For negative reviews:
• Go with “I/we apologize” instead of “I am/we are sorry.”
• Never call out one of your employees in a public forum, even if the customer has done so and you are attempting to respond specifically to her complaint.
• State that you’re ready to propose a path to resolution.
• Move the conversation off of the public platform and to direct message or email-as soon as possible.
• Once in direct contact, provide substantive, specific steps to rectify the situation.
• Follow up with the person quickly and consistently, should she choose to engage in discussion.
• Should an exchange turn especially contentious, ask the team member responsible for responding to run any messages past management or an assigned colleague for feedback before sending to the customer.
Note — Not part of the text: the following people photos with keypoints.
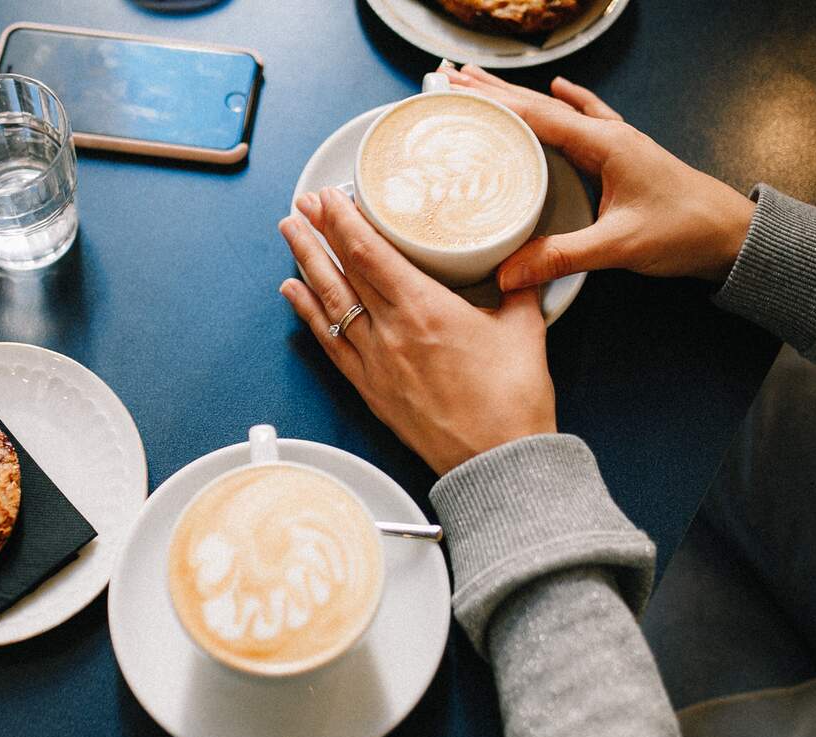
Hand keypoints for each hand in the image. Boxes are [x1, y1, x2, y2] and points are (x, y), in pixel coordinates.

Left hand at [277, 187, 555, 475]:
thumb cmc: (512, 401)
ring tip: (290, 234)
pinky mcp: (371, 389)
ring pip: (330, 303)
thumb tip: (521, 263)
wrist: (498, 461)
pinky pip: (330, 343)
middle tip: (302, 204)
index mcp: (426, 309)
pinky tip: (294, 293)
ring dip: (307, 265)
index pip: (372, 253)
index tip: (329, 197)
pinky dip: (308, 314)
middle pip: (344, 272)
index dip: (344, 221)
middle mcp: (392, 332)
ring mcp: (376, 362)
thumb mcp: (524, 329)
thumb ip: (518, 288)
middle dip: (319, 233)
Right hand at [438, 62, 755, 289]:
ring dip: (520, 96)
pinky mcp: (623, 157)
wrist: (732, 236)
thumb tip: (507, 272)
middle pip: (540, 105)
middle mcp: (608, 135)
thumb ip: (561, 257)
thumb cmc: (684, 232)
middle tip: (454, 76)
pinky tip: (559, 88)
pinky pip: (587, 119)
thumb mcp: (617, 247)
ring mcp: (617, 143)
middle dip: (495, 91)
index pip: (536, 116)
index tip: (457, 91)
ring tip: (486, 82)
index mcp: (604, 144)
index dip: (492, 104)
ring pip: (557, 110)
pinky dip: (566, 103)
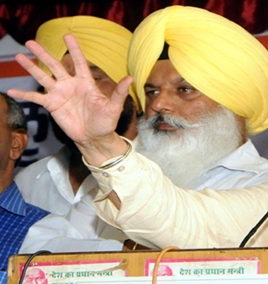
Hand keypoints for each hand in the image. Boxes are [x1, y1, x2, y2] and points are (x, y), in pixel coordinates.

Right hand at [7, 34, 130, 163]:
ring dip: (31, 68)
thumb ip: (119, 93)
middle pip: (55, 66)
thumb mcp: (114, 107)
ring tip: (19, 57)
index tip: (67, 35)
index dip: (74, 49)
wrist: (95, 138)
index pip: (79, 62)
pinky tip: (11, 90)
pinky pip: (36, 98)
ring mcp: (60, 94)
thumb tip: (130, 78)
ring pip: (43, 77)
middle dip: (43, 54)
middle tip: (30, 42)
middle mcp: (71, 85)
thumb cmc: (106, 122)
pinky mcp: (52, 106)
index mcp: (86, 83)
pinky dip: (24, 95)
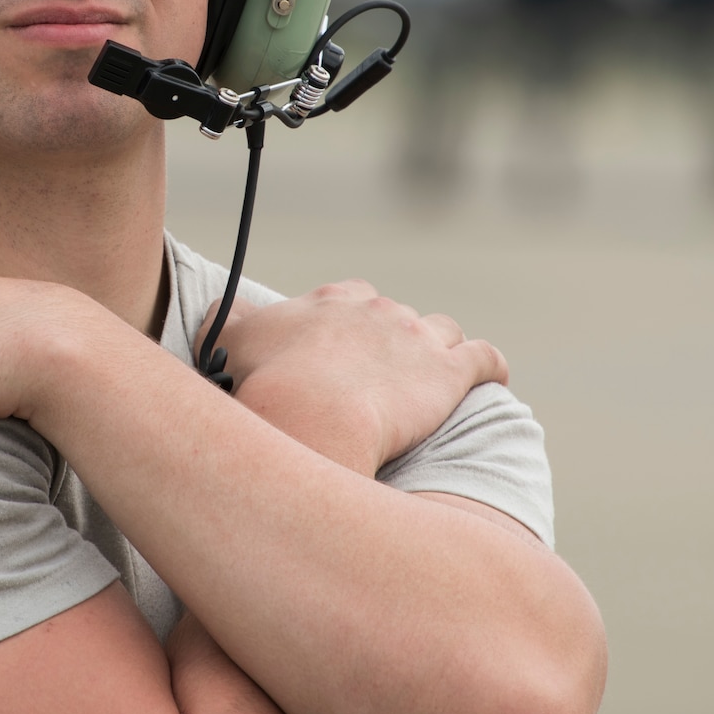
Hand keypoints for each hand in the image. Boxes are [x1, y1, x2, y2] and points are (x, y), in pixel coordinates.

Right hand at [198, 281, 506, 475]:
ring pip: (442, 332)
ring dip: (441, 351)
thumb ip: (229, 316)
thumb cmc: (266, 381)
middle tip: (381, 378)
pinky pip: (485, 358)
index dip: (352, 325)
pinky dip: (491, 367)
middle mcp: (379, 309)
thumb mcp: (231, 339)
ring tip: (436, 380)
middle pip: (396, 318)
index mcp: (332, 301)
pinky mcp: (451, 372)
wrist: (310, 413)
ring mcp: (419, 338)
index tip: (345, 351)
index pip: (351, 300)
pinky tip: (492, 379)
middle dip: (394, 342)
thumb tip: (221, 306)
By inviting another perspective that is less entangled in the back-and-forth, you may be able to help neutralize the company’s responses to be less emotional and more intentional and helpful.

The most important benefit of third-party reviews is, first and foremost, the real insights they give you about how well your business is serving its customers. While there are additional benefits such as enhanced SEO rankings, usable marketing content and assurances for potential customers considering your business, you will have much to gain simply from reading and heeding the reviews you receive. Anytime a customer cares enough to share feedback-good or bad-she is giving you a great gift. Use it wisely!